The Geminid Meteor Shower is active every December but will peak on the evenings of December 13 and 14 this year, as per the several reports. The Geminid meteor shower occurs when Earth passes through a trail of dusty gravel and debris left behind by the famous ‘rock comet’ named 3200 Phaethon. A rock comet is a rocky asteroid that behaves like a comet, outgassing materials like rock grains, instead of a typical comet that outgasses ice. During the peak, there can be up to 120 multicolored meteors every hour, so there’s a pretty good chance you’ll see one!
According to NASA, “The dust and grit burn up when they run into Earth’s atmosphere in a flurry of ‘shooting stars.’”
The Geminids are best viewed during the night and predawn hours and are visible across the globe due to a nearly 24-hour broad maximum. This shower is considered one of the best opportunities for young viewers since this shower starts around 9 or 10 p.m.
To view the Geminids, find an area well away from city or street lights. Come prepared for winter temperatures with a sleeping bag, blanket or lawn chair. Lie flat on your back with your feet facing south and look up, taking in as much of the sky as possible. After about 30 minutes in the dark, your eyes will adapt and you will begin to see meteors. Be patient — the show will last until dawn, so you have plenty of time to catch a glimpse.
Meteors come from leftover comet particles and bits from asteroids. When these objects come around the sun, they leave a dusty trail behind them. Every year the Earth passes through these debris trails, which allows the bits to collide with our atmosphere where they disintegrate to create fiery and colorful streaks in the sky.
This Friday, look up to the sky to catch one of the most prolific and reliable meteor showers of the year!

**Page-level text extractions**
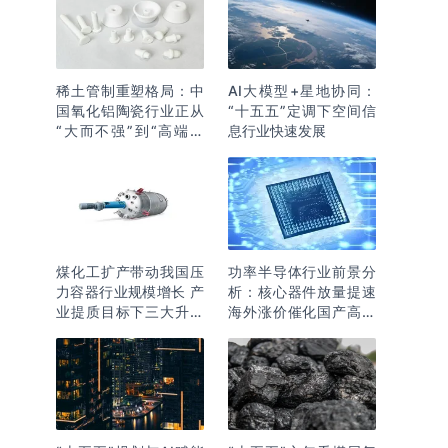
稀土管制重塑格局：中
AI大模型+星地协同：
国氧化铝陶瓷行业正从
“十五五”定调下空间信
“大而不强”到“高端突
息行业快速发展
围”
煤化工扩产带动我国压
功率半导体行业前景分
力容器行业规模增长 产
析：核心器件放量提速
业提质目标下三大升级
海外涨价催化国产高端
逻辑明确
化突围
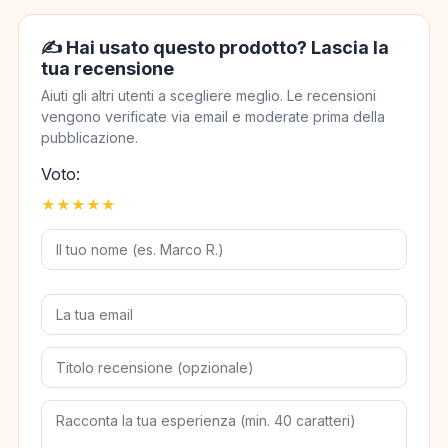
✍️ Hai usato questo prodotto? Lascia la
tua recensione
Aiuti gli altri utenti a scegliere meglio. Le recensioni
vengono verificate via email e moderate prima della
pubblicazione.
Voto:
★
★
★
★
★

**PROBLEM**
In the Geminid meteor shower text, give the part starting with "To view the" and going on through "catch a glimpse.", swapping "sleeping bag" for "thick quilt".

**RESPONSE TO THE EXERCISE**
To view the Geminids, find an area well away from city or street lights. Come prepared for winter temperatures with a thick quilt, blanket or lawn chair. Lie flat on your back with your feet facing south and look up, taking in as much of the sky as possible. After about 30 minutes in the dark, your eyes will adapt and you will begin to see meteors. Be patient — the show will last until dawn, so you have plenty of time to catch a glimpse.